A lightweight offline application for PDF text extraction, OCR processing, and rule-based document analysis.
- Offline Operation: No external APIs required - everything runs in your browser
- Client-Side OCR: Uses Tesseract.js for browser-based OCR processing
- PDF Text Extraction: Automatic text layer detection with PDF.js
- Rules Engine: Apply custom JSON rules to extracted text
- Demo Mode: Built-in sample rules for testing
- CSV Export: Export results for Excel/Google Sheets
- Single Binary: Everything embedded in one executable (frontend, rules, dependencies)
- Local Processing: All PDF processing happens client-side for privacy
No additional prerequisites required! The application uses a pure Go SQLite driver (github.com/glebarez/sqlite) that doesn't require CGO or external dependencies.

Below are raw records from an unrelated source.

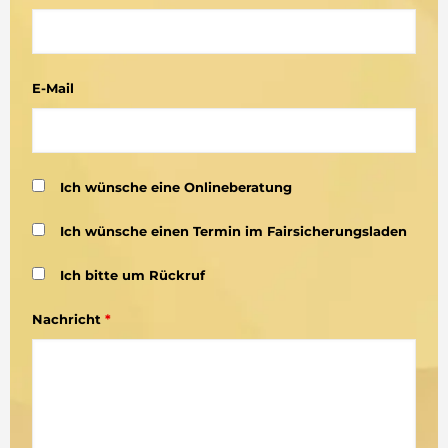
E-Mail
Ich wünsche eine Onlineberatung
Ich wünsche einen Termin im Fairsicherungsladen
Ich bitte um Rückruf
Nachricht
*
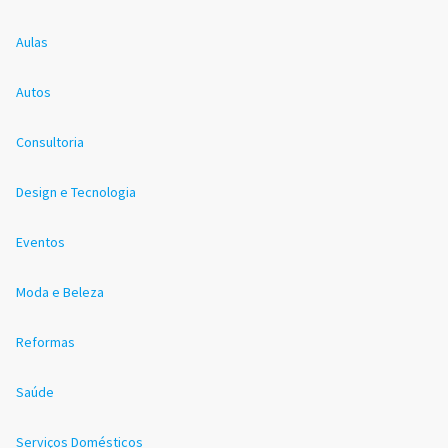
Aulas
Autos
Consultoria
Design e Tecnologia
Eventos
Moda e Beleza
Reformas
Saúde
Serviços Domésticos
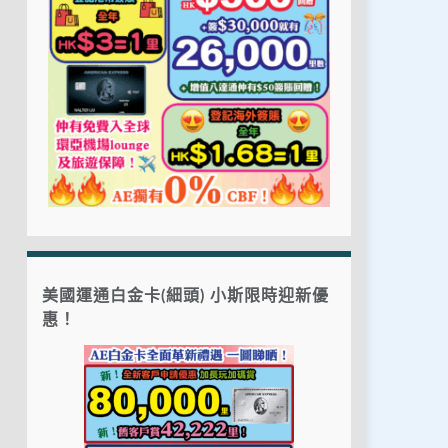
美國運通白金卡(細頭) 小斯限時迎新優
惠！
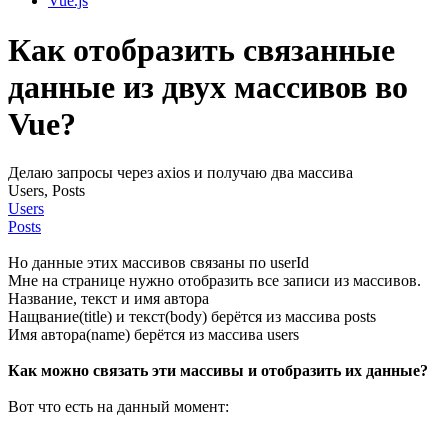
Vue.js
Как отобразить связанные
данные из двух массивов во
Vue?
Делаю запросы через axios и получаю два массива
Users, Posts
Users
Posts
Но данные этих массивов связаны по userId
Мне на странице нужно отобразить все записи из массивов.
Название, текст и имя автора
Нащвание(title) и текст(body) берётся из массива posts
Имя автора(name) берётся из массива users
Как можно связать эти массивы и отобразить их данные?
Вот что есть на данный момент:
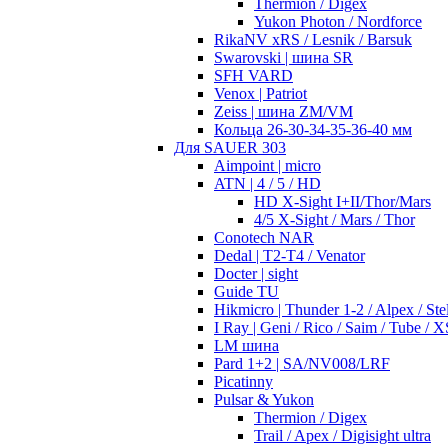
Thermion / Digex
Yukon Photon / Nordforce
RikaNV xRS / Lesnik / Barsuk
Swarovski | шина SR
SFH VARD
Venox | Patriot
Zeiss | шина ZM/VM
Кольца 26-30-34-35-36-40 мм
Для SAUER 303
Aimpoint | micro
ATN | 4 / 5 / HD
HD X-Sight I+II/Thor/Mars
4/5 X-Sight / Mars / Thor
Conotech NAR
Dedal | T2-T4 / Venator
Docter | sight
Guide TU
Hikmicro | Thunder 1-2 / Alpex / Stel
I Ray | Geni / Rico / Saim / Tube / X
LM шина
Pard 1+2 | SA/NV008/LRF
Picatinny
Pulsar & Yukon
Thermion / Digex
Trail / Apex / Digisight ultra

Note: Tesseract is no longer required as OCR processing is handled client-side in the browser using Tesseract.js.
-
Clone/Download this project
-
Install dependencies:
go mod tidy
-
Build the application:
go build -o ocr-app.exe main.go
-
Run the application:
./ocr-app.exe
-
Open in browser: http://localhost:8080
- Click "Choose File" and select a PDF
- Click "Upload & Process" to extract text/perform OCR
- The app will automatically detect if OCR is needed
- Select "Demo Mode"
- Click "Load Demo Rules" to use built-in sample rules
- Click "Apply Rules" to process the document
- Select "Test Mode"
- Paste your custom JSON rules in the text area
- Click "Apply Rules"
[
{
"id": "unique_id",
"name": "Rule Name",
"pattern": "search_text",
"description": "What this rule finds"
}
]- Click "Export to CSV" to download results
- Compatible with Excel and Google Sheets
/ocr-app
main.go # Main application server
go.mod # Go dependencies
go.sum # Go dependency checksums
.gitignore # Git ignore rules
/frontend # Embedded web interface
index.html # Main web interface
tesseract.min.js # Client-side OCR library
pdf.min.js # Client-side PDF processing
/rules # Embedded rule definitions
demo.json # Sample rules for testing
ocr_app.db # SQLite database (created at runtime)
GET /- Web interfacePOST /upload- PDF upload and text processingGET /rules/demo- Get demo rulesPOST /rules/test- Apply custom rulesGET /results?document_id=X- Get processing resultsGET /export?document_id=X- Export CSV
- Install TDM-GCC or MinGW-w64
- Required for SQLite CGO driver
# Clean and rebuild
go clean
go mod tidy
go build -o ocr-app.exe main.go- The app processes PDFs in the browser memory
- For very large files, consider splitting them first or use a more powerful device
- OCR processing happens entirely in the browser using Tesseract.js
- Ensure JavaScript is enabled in your browser
- For better OCR accuracy, use high-quality scanned documents
- PDFs are processed locally and not stored permanently
- SHA-256 hashes are computed for integrity verification
- No data is sent to external services
This project is provided as-is for demonstration purposes.